El circunspecto y tímido Robert Walser llegó a sentirse muy refinado leyendo periódicos parisinos. En el Café de Flore, de Saint Germain des Prés, por ejemplo, llegaba de bastón y sombrero, se sentaba de piernas cruzadas y leía taciturno y rítmico Le Temps o Le Figaro. Estas lecturas lo hicieron tan aristócrata y patricio que decidió no hablarle a nadie, no mezclarse, guardándose así de contaminantes modos trogloditas o de torpes ladys que llegaron a pretenderlo.
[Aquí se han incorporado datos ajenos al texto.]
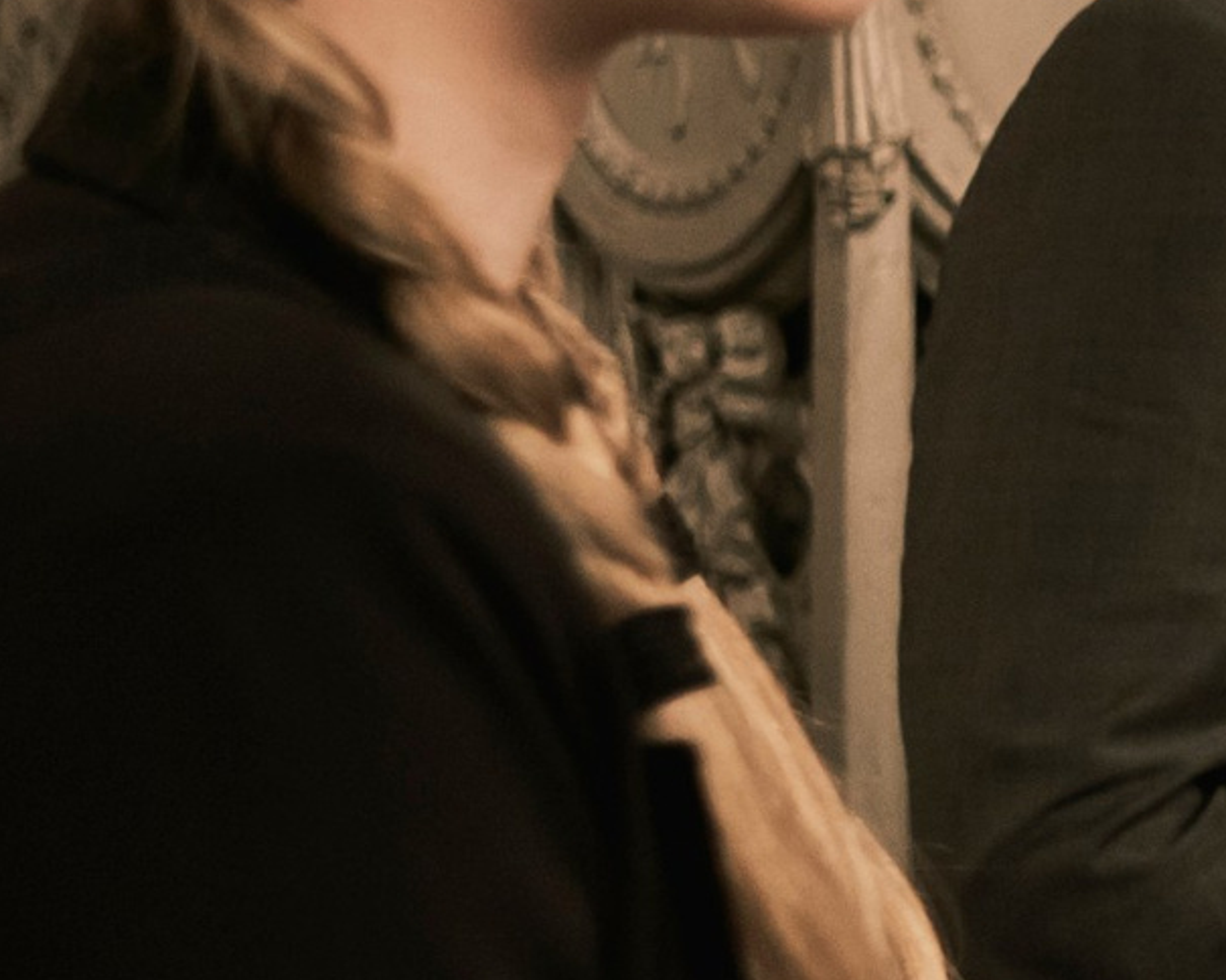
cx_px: 2391
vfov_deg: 11.1
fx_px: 5044
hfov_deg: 12.4
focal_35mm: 139
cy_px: 189
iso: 1600
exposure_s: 1/160
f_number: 2
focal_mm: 23
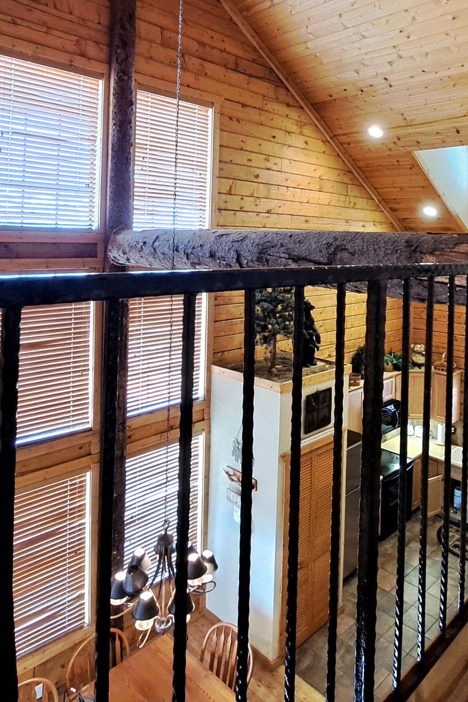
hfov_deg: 54.3
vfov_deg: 75.4
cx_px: 302
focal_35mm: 23
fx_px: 448
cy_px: 289
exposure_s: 1/24
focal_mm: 1.74
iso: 250
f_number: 2.2
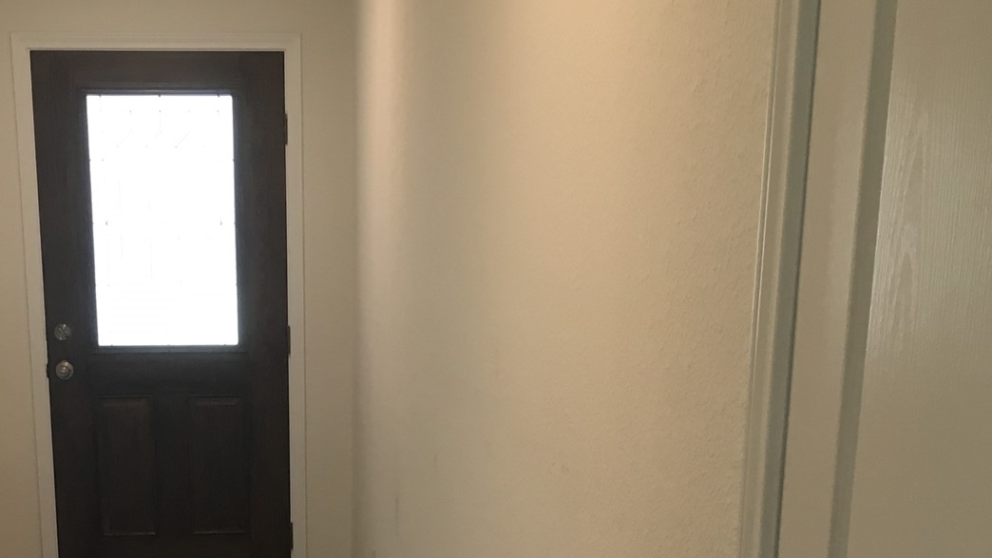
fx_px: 1631
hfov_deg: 33.5
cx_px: 327
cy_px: 709
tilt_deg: -15.9
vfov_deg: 18.2
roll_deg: +0.2
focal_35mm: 62
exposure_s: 1/30
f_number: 2.2
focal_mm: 4.15
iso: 50
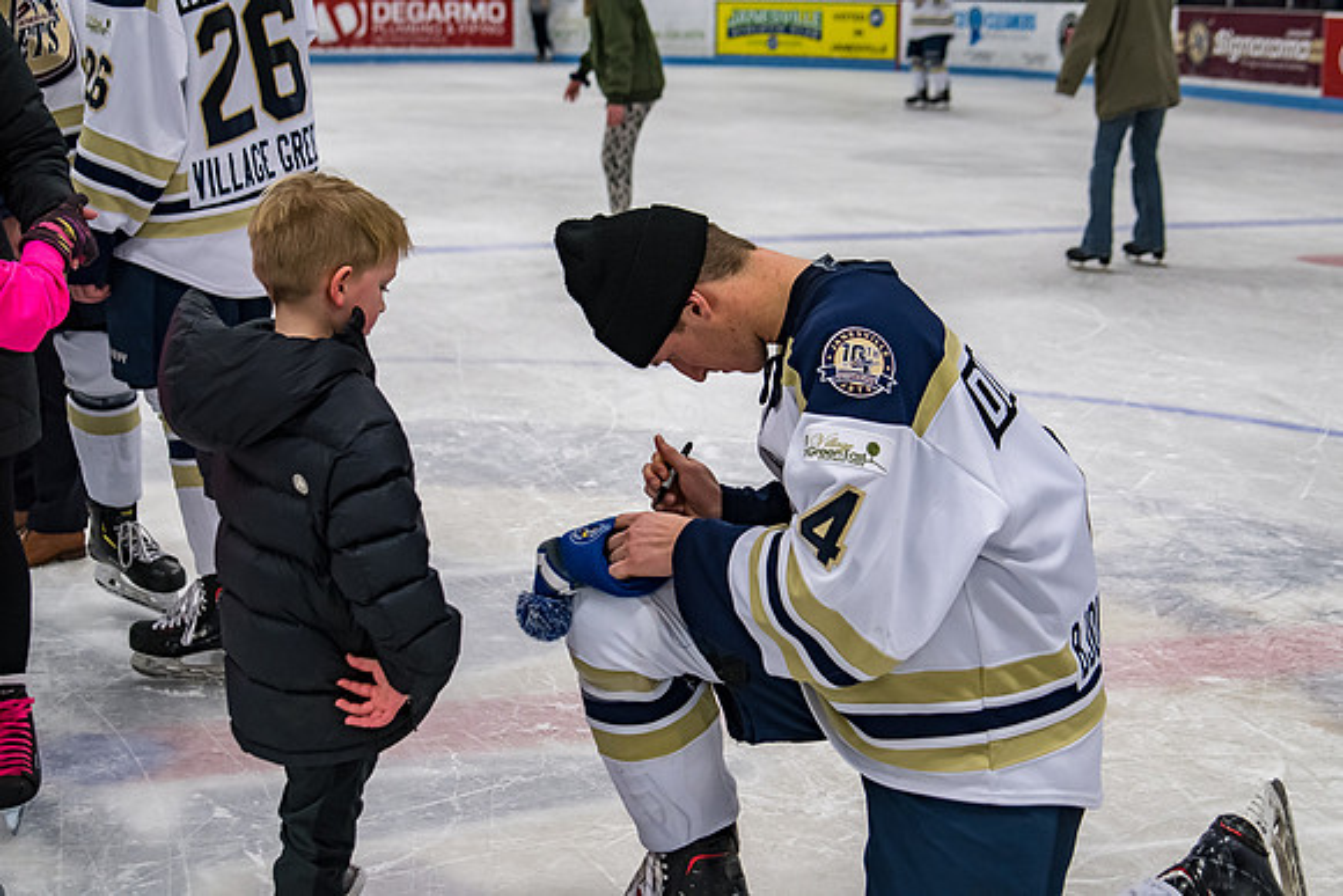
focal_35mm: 63
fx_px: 2351
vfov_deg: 21.6
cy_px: 448
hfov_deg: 31.9
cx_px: 672
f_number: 4
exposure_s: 1/500
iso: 640
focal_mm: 42
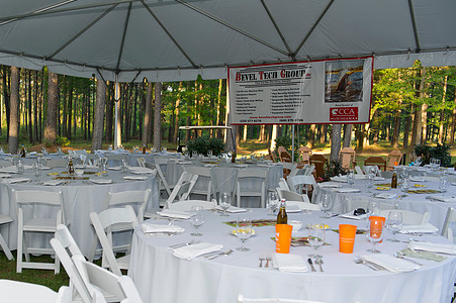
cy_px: 191
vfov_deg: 29.7
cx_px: 169
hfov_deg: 43.3
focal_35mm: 45
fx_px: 570
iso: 320
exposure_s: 1/125
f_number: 4.5
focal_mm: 35
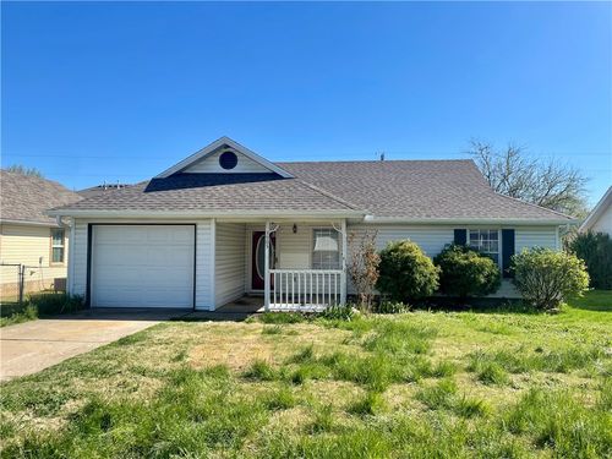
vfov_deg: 53.1
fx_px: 460
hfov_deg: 67.3
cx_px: 306
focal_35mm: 26
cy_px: 230
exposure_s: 1/3300
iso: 32
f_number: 1.6
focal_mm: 4.2
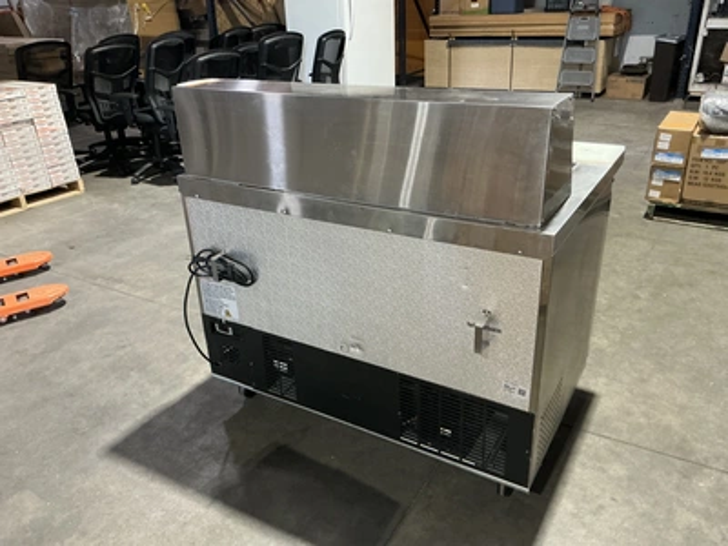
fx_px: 589
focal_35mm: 28
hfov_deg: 63.4
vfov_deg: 49.7
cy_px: 273
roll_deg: +2.0
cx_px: 364
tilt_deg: -25.8
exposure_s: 1/45
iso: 320
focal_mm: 3
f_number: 1.8
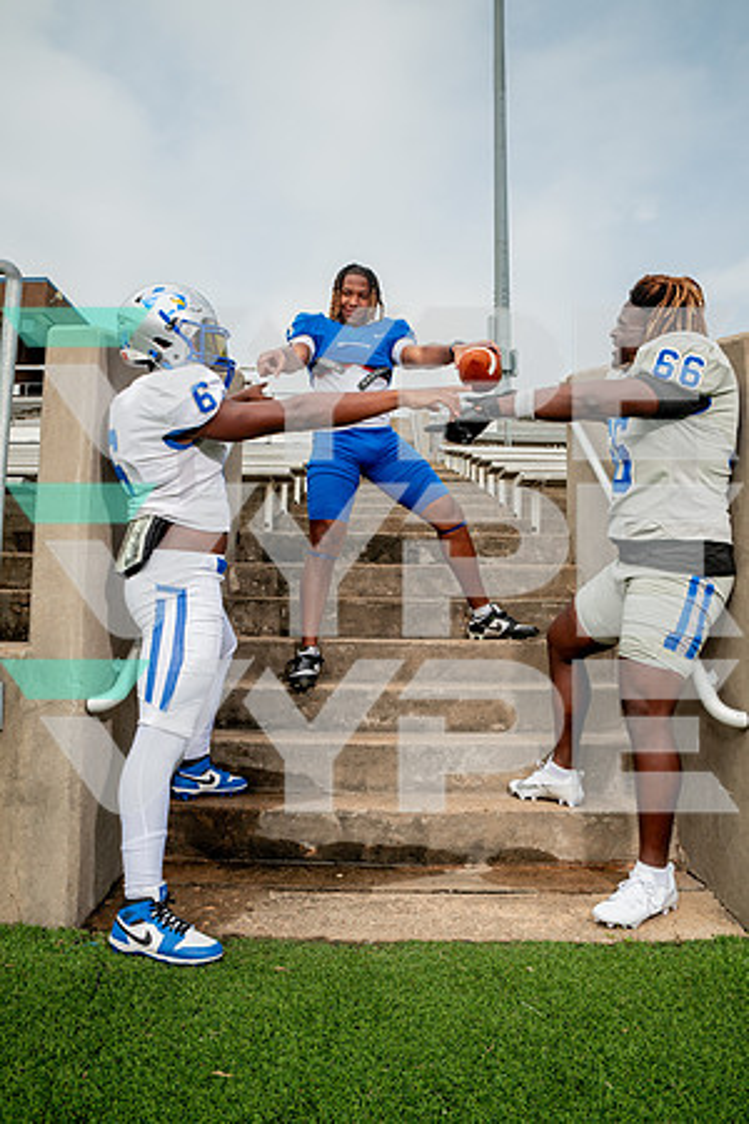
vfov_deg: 73.7
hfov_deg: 53.1
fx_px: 749
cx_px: 374
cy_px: 562
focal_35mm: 24
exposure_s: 1/400
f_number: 7.1
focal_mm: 24
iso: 125
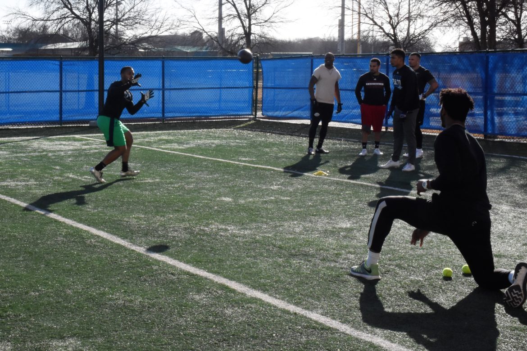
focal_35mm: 51
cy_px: 176
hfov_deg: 38.9
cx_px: 264
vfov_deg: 26.5
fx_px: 747
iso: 2000
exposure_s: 1/400
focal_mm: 34
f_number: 25
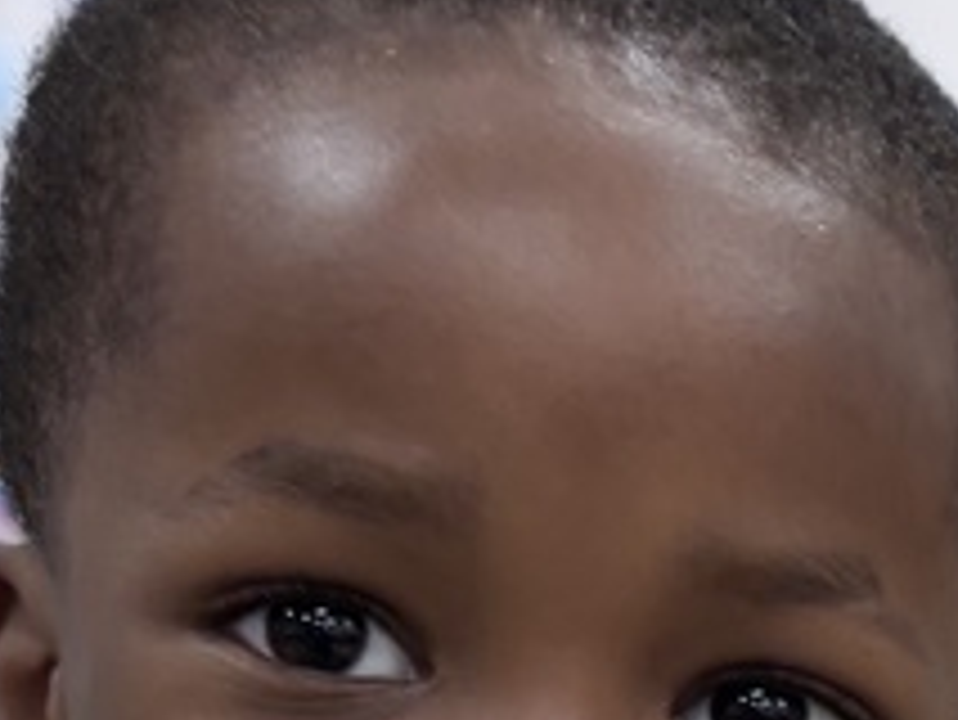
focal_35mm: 125
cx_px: 1484
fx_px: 3461
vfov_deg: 10.5
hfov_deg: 14.6
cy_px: 1598
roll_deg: -4.1
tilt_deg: -9.1
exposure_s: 1/60
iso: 125
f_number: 1.6
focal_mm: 5.96
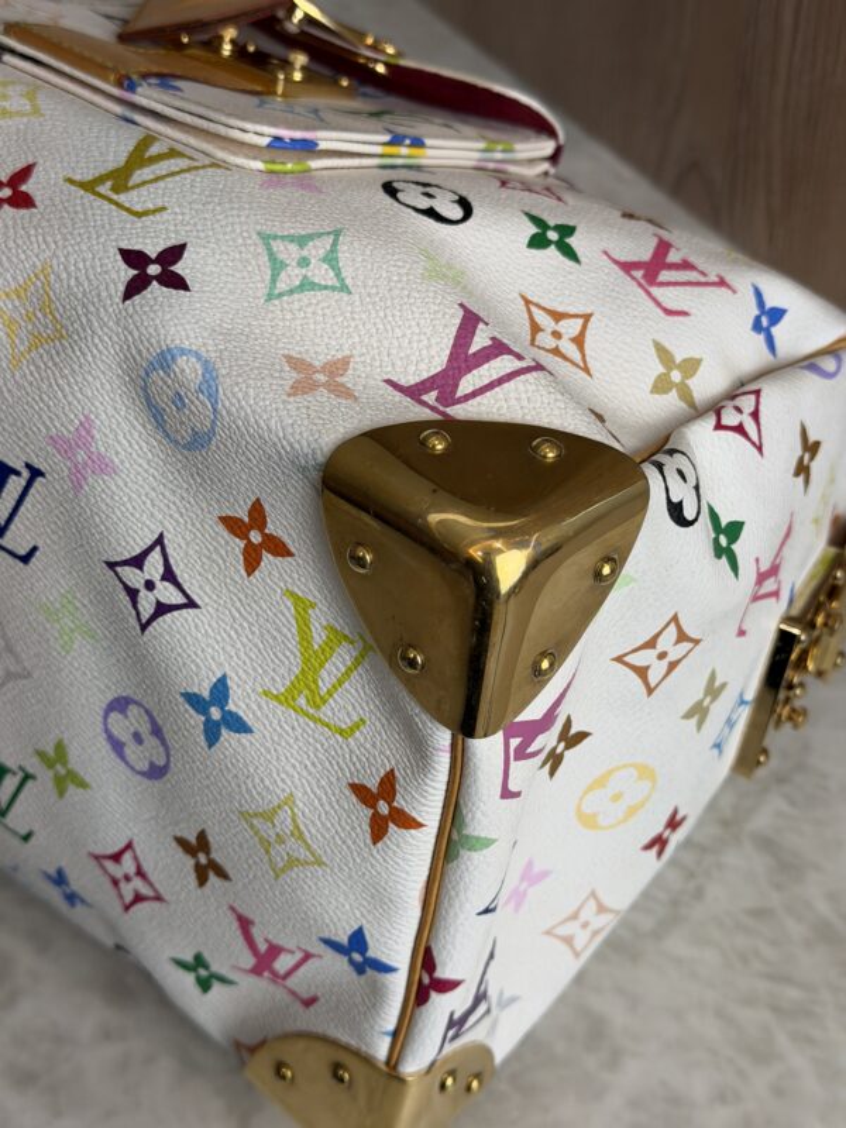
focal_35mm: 48
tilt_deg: -49.5
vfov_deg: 39.7
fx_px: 1564
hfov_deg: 30.3
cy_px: 564
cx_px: 423
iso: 50
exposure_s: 1/221
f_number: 1.78
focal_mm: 6.76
El extravagante autor de El burdel de Lord Byron, Luis Antonio de Villena, dice que el café vuelve inteligentes a los franceses, mientras que el té hace de los ingleses unos auténticos amargados. Esta segunda idea da cierta base para elaborar una teoría acerca del refinamiento que produce el café y la prensa francesa. Ya advertía Kafka lo propicio de los cafés europeos para sentarse a escribir y pensar.

Si aceptamos lo anterior como una ley de la evolución y el progreso literario, va quedando en claro del por qué vamos tan flacos en estos menesteres. Lo primero sería que el Ministerio de Cultura propiciara la proliferación de cafeterías parisinas por todo el país y la libre circulación de Le Parisien, Le Figaro, Libération, Le Monde, por supuesto, previa inclusión del francés como segunda lengua, lo que obligaría a impulsar un proyecto educativo y estético absolutamente revolucionario y libertario.

Mientras llega la hora de este «salto francés» debo conformarme con mi mesa de la fuente de soda Irama, armarme de paciencia para soportar aquello que no puedo cambiar, como el desfile de amigos desconsiderados que se apersonan a demostrarme que son muy leídos y las bullarangas politiqueras que más de una vez me han hecho saltar entre líneas o perder alguna idea que habría cambiado el curso de la historia. Quizás estemos próximos al restablecimiento de la Commune de Paris, breve, pero perturbadora y capaz de ordenar estos desmadres, espera uno.

¿Café au lait? —me pregunta Rubén, el mesonero a cargo del rango de mi mesa. Y que, por lo visto, ha decido adelantarse al salto francés.

S’il vous plaît —balbuceó sorprendido y optimista, para qué negarlo.

Y si empecé con Walser recojo con él: Los productos de la lengua castellana —confieso— ya no hallan gracia alguna ante mis ojos. Se me ha olvidado mi lengua originaria y materna. ¿Será esto perjudicial? ¡Traitor!, oigo que alguien grita a lo lejos… y no sé por qué, pienso en los días radiantes y festivos de los guillotinadores franceses. Digamos que, por ahora, eso es historia lejana también.